研究所の中でナツを届けてくれた研究者の人を見つけて話を聞いた。話によるとなんとナツは人の言葉を理解し話したりできたり他にも色々と可能性が秘められているらしい。それを聞いた俺はナツを
「ご主人様好み」
にしようと研究者と綿密な打ち合わせを行い、計画どうりに事を進めた。・・計画と言っても俺が坂下にされた事をナツにして、他にも坂下が好きそうな事をするだけだ。

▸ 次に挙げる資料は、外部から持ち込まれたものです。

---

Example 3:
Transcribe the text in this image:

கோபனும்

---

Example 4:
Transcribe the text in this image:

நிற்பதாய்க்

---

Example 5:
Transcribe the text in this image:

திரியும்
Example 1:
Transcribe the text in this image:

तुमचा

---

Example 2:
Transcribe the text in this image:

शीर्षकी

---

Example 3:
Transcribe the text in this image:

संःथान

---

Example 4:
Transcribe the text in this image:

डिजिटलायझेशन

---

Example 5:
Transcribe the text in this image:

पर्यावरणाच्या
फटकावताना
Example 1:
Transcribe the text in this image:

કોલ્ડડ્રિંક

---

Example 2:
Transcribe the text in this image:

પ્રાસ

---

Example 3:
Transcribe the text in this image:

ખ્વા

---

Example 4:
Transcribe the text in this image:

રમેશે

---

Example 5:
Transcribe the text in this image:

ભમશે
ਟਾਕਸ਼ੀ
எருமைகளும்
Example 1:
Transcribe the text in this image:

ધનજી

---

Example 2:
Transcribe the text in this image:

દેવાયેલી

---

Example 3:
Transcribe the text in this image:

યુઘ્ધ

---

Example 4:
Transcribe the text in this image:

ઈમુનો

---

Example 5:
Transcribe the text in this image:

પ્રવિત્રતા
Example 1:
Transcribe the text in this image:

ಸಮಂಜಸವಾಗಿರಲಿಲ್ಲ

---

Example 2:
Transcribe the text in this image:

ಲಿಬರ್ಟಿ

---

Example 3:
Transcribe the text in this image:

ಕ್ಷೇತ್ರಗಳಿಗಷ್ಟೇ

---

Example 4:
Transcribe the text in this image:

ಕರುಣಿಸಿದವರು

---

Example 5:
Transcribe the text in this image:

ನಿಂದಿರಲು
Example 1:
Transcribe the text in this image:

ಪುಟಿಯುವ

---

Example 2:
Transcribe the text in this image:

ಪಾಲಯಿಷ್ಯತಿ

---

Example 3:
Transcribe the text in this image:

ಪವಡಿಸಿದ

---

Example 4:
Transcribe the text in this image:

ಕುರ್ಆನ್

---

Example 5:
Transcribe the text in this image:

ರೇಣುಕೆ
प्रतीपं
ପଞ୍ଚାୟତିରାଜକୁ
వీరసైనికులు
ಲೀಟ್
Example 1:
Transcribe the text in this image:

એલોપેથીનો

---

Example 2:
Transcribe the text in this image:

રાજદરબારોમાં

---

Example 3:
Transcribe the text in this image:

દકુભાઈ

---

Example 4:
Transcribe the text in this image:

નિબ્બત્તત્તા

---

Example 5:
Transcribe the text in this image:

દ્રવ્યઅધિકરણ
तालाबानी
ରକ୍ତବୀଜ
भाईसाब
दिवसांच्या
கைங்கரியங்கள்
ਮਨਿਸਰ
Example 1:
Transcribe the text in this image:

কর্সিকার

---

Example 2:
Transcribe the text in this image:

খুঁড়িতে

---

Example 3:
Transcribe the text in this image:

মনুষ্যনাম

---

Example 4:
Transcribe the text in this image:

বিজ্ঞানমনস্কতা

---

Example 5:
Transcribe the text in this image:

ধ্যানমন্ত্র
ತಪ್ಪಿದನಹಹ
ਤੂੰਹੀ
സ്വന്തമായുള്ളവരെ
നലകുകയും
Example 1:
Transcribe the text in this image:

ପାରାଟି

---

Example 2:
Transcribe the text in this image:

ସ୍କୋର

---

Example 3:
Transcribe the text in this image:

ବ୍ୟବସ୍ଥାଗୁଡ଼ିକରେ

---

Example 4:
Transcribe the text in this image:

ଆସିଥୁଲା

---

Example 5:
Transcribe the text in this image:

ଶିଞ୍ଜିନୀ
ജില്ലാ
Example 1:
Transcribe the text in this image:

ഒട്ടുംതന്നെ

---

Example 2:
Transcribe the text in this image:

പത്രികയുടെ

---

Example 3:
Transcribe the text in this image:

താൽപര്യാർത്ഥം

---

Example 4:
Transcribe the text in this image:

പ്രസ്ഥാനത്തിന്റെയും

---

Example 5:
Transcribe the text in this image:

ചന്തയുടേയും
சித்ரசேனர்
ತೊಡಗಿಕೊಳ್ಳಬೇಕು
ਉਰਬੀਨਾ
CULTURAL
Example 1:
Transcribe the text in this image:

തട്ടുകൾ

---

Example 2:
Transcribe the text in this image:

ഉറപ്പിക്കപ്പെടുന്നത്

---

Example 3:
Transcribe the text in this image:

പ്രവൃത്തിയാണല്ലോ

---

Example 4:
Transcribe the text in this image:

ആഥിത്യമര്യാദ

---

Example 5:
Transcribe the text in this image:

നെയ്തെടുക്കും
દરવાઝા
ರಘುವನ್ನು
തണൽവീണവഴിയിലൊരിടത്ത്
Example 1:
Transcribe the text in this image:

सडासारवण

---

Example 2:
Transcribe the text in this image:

ナツに肉体強化液とナノマシンなどを投与しながら睡眠学習をした後に手術を施した。(ナツは犬だが頭脳が人なので出来るらしい)
「ナツ、ご主人様好みに生まれ変わるのよ・・」
と悪の科学者みたいな台詞をナツに言う。そしてお医者さんがナツの手術を終えて俺の元に来た。
「手術は成功です。目が覚めれば大丈夫です」
「ありがとうございます」
そして間もなくナツが目を覚ました。俺はナツに駆け寄り言葉をかける。
「ナツ、私の言葉がわかる?」
「・・う・ん・・」
凄い・・計画どうりだけどやっぱり驚いた。犬が人の言葉を理解して人の言葉を話している。
「あなたの名前はナツよ」
「・・わた・し・は・ナツ・・」
「私の名前はユキよ。呼ぶときは・・そうね、お姉様と呼んでね」
「お・ねえ・・さま・・」
「よく出来たわ。偉いわナツ!」
「あり・がと・う」
何度か話している内にしっかり発音が出来るようになり手術の結果を見る事にした。
「じゃあナツ、手術の成果を見せてみて」
「はい、おねえさま」
と言った途端にナツが光り輝いた。眩しさで目を閉じる。そして目を開けるとそこには同い年位の女の子が立っていた。
「ナツ・・なの・・?」
「はい、おねえさま」
「予想以上だわ・・凄く可愛いわ、ナツ!」
ちなみにナツは私の顔や体をモデルにしており、双子のようにそっくりである。
「ありがとうございます。おねえさま!」
「じゃあ犬に戻って屋敷に帰りましょう。ご主人様が待ってるわ」
「はい」
そしてまたもやナツは光り輝いた。そして俺はナツを抱き抱えて屋敷に帰った。